Flash Conjoncture Pays avancés
Après avoir reflué entre janvier et avril, passant de +3,0 % en glissement annuel (g.a.) à +2,3 %, l’inflation (au sens de l’IPC) a légèrement rebondi aux États-Unis en mai, à +2,4 %. Cette hausse s’inscrit toutefois en-dessous des anticipations des marchés (+2,5 %), qui prévoyaient une matérialisation plus rapide sur les prix domestiques de la hausse des droits de douane imposés par la nouvelle administration américaine.
Si les effets inflationnistes des droits de douane ne sont pas visibles dans les données à ce stade, l’inflation américaine reste structurellement soutenue par l’inflation du logement (« shelter »), qui y contribue majoritairement depuis novembre 2022. En mai 2025, l’IPC logement affichait une croissance de +3,9 % (après +4,0 %), représentant une contribution de +1,4 pt à l’inflation totale (cf.
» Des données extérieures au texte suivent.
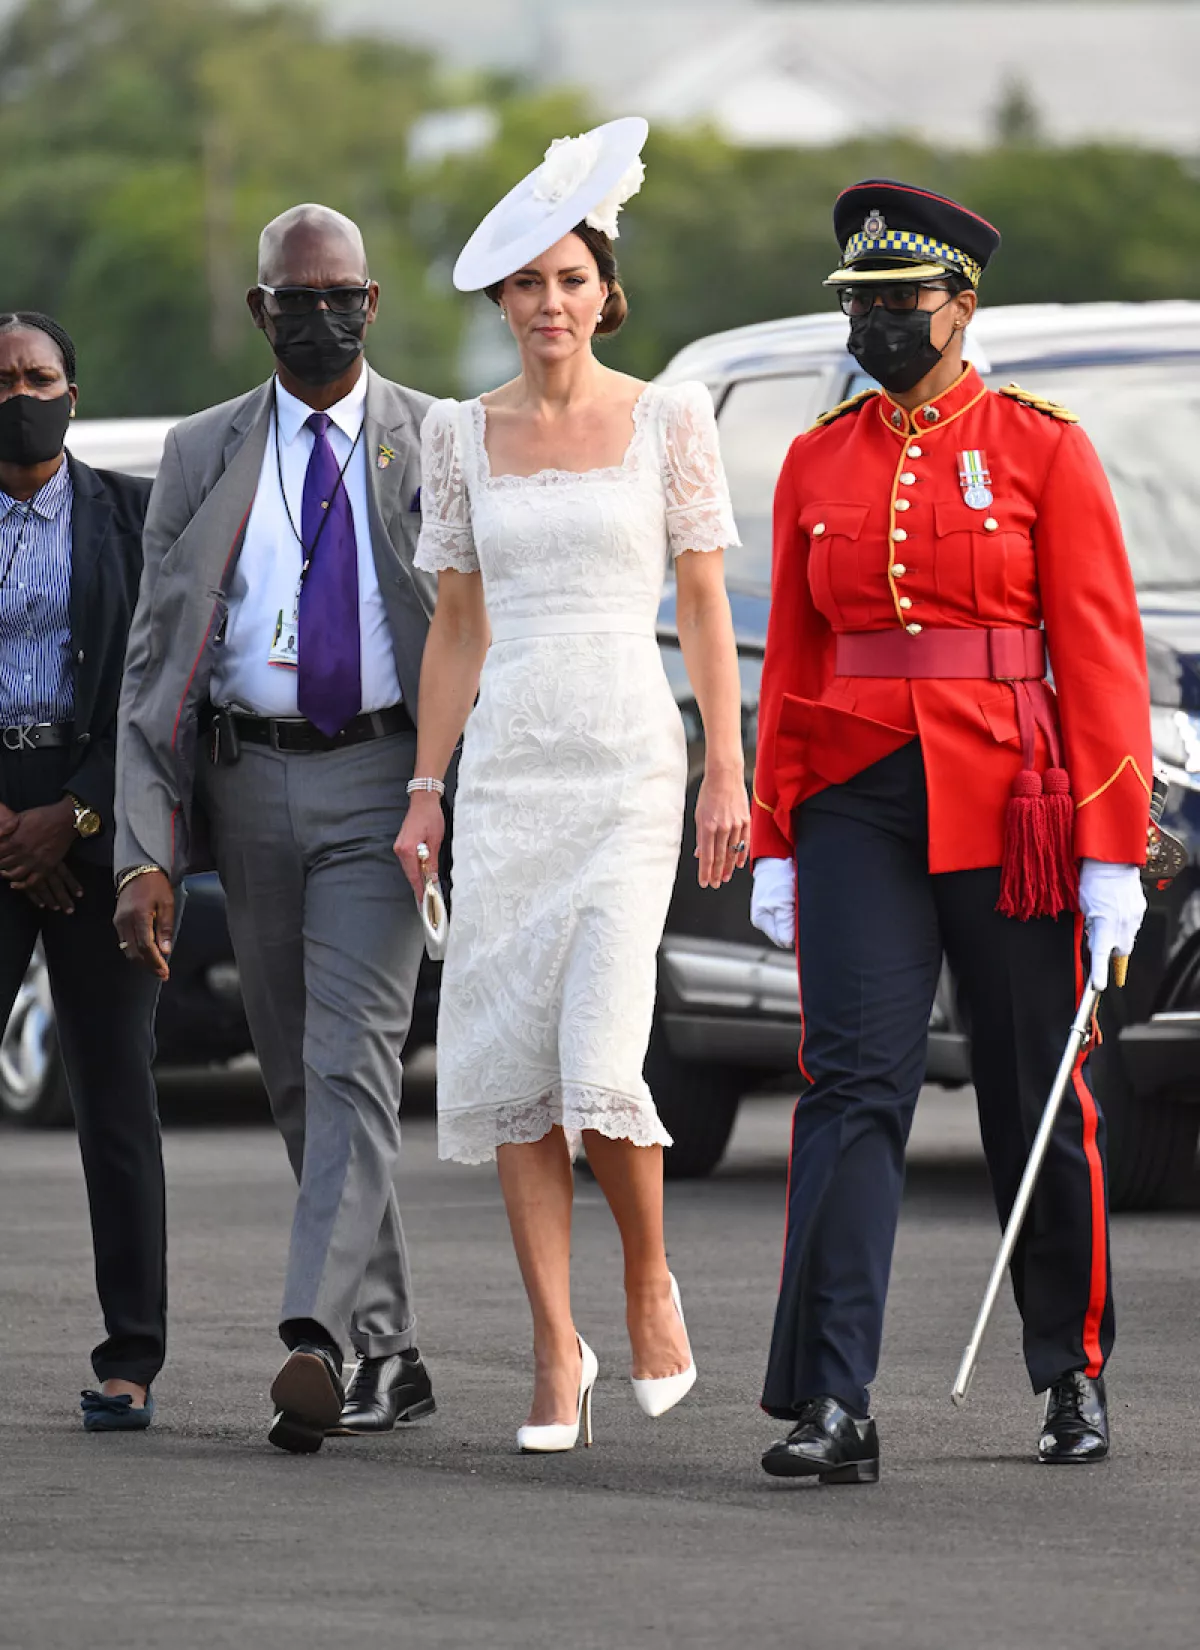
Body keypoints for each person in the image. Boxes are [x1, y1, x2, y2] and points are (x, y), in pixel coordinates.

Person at [748, 180, 1152, 1481]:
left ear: (962, 306)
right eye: (859, 305)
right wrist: (773, 833)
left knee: (1037, 1088)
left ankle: (1071, 1370)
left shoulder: (1042, 447)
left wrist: (1112, 846)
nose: (875, 324)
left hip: (1009, 796)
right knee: (852, 1083)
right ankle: (833, 1399)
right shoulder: (816, 457)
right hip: (855, 794)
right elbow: (794, 659)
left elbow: (1100, 654)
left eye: (900, 302)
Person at [396, 118, 750, 1453]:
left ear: (607, 291)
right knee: (509, 1067)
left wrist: (727, 767)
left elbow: (704, 607)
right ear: (502, 300)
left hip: (627, 764)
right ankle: (557, 1346)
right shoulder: (457, 434)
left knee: (600, 1058)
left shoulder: (670, 416)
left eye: (573, 279)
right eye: (529, 283)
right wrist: (426, 787)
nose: (551, 303)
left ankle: (648, 1280)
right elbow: (456, 627)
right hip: (507, 776)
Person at [114, 205, 438, 1453]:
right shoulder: (201, 451)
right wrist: (146, 846)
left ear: (372, 301)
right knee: (300, 1075)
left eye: (341, 295)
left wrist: (453, 790)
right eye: (296, 300)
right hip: (247, 781)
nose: (322, 317)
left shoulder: (434, 440)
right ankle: (389, 1352)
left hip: (383, 781)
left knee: (352, 1059)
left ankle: (314, 1334)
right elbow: (155, 661)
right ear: (260, 311)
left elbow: (475, 627)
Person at [0, 311, 165, 1431]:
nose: (20, 395)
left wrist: (76, 814)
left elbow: (164, 684)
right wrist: (11, 831)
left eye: (38, 376)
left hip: (99, 819)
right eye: (2, 381)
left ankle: (130, 1360)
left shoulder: (134, 517)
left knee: (115, 1095)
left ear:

Graphique 1). Alors qu’elle ne représente que 35 % du panier de consommation sur lequel se base le Bureau of Labor Statistics (BLS) pour le calcul de l’inflation, sa contribution réelle à l’IPC se situait aux alentours de 85 % de l’inflation à son pic en juin 2023, et encore à 57 % aujourd’hui. Cette composante contribue donc largement à expliquer la persistance de l’inflation aux États-Unis.
Le niveau toujours élevé de l’inflation du logement s’explique en partie par la méthodologie utilisée par le BLS. En effet, l’institut interroge chaque logement seulement deux fois par an et base ses chiffres sur un effet de moyenne mobile glissante, les hausses ou baisses n’étant pleinement intégrées aux données de prix immobiliers qu’avec un délai de 6 à 12 mois. Aux États-Unis, les prix de l’immobilier résidentiel ont atteint un pic à +20,8 % en g.a. en mars 2022. L’inertie de l’indice relatif au logement dans l’IPC crée toutefois un décalage statistique temporaire (cf. Graphique 2a).
Depuis mi-2024, les prix de l’immobilier résidentiel ralentissent. L’indice Case-Shiller publié par S&P Global portant sur les prix immobiliers des 20 plus grandes villes américaines, a cru de +3,4 % en juin en g.a. (contre +7,5 % en février et mars 2024). Ce ralentissement est notamment attribuable à des niveaux de taux hypothécaires durablement élevés depuis mi-2022 : en juin 2025, le taux moyen pour un prêt immobilier à 30 ans oscille autour de 6,8 % contre 4,0 % en moyenne sur la période 2015-2019. Intimement liés aux taux directeurs de la Fed via le coût du crédit et les anticipations (cf. Graphique 2b), les taux hypothécaires élevés freinent l’accès à la propriété en augmentant le coût des mensualités et en pesant sur la capacité d’emprunt des ménages.
Tant que les taux directeurs seront élevés, les taux hypothécaires resteront un facteur pesant sur la dynamique du marché immobilier américain. Une poursuite du ralentissement des prix de l’immobilier finirait par se transmettre à l’indice des prix du logement. Toutefois, la transmission progressive des hausses de droits de douane à l’inflation américaine pourrait contre-carrer cet effet et conduire à un rebond de l’inflation totale. Dans ce contexte, la Fed pourrait continuer à se montrer attentiste. La publication des données d’inflation de juin le 15 juillet pourrait déjà apporter de premières réponses.
Par ailleurs, le ralentissement des prix de l’immobilier pourrait affecter négativement la perception qu’ont les consommateurs de leur situation financière du fait d’un effet de « richesse », particulièrement fort aux États-Unis (l’immobilier représentant la principale composante du patrimoine net des ménages américains), entraînant par conséquent une réduction des dépenses de consommation, qui pourrait peser sur la croissance du PIB sur les trimestres à venir.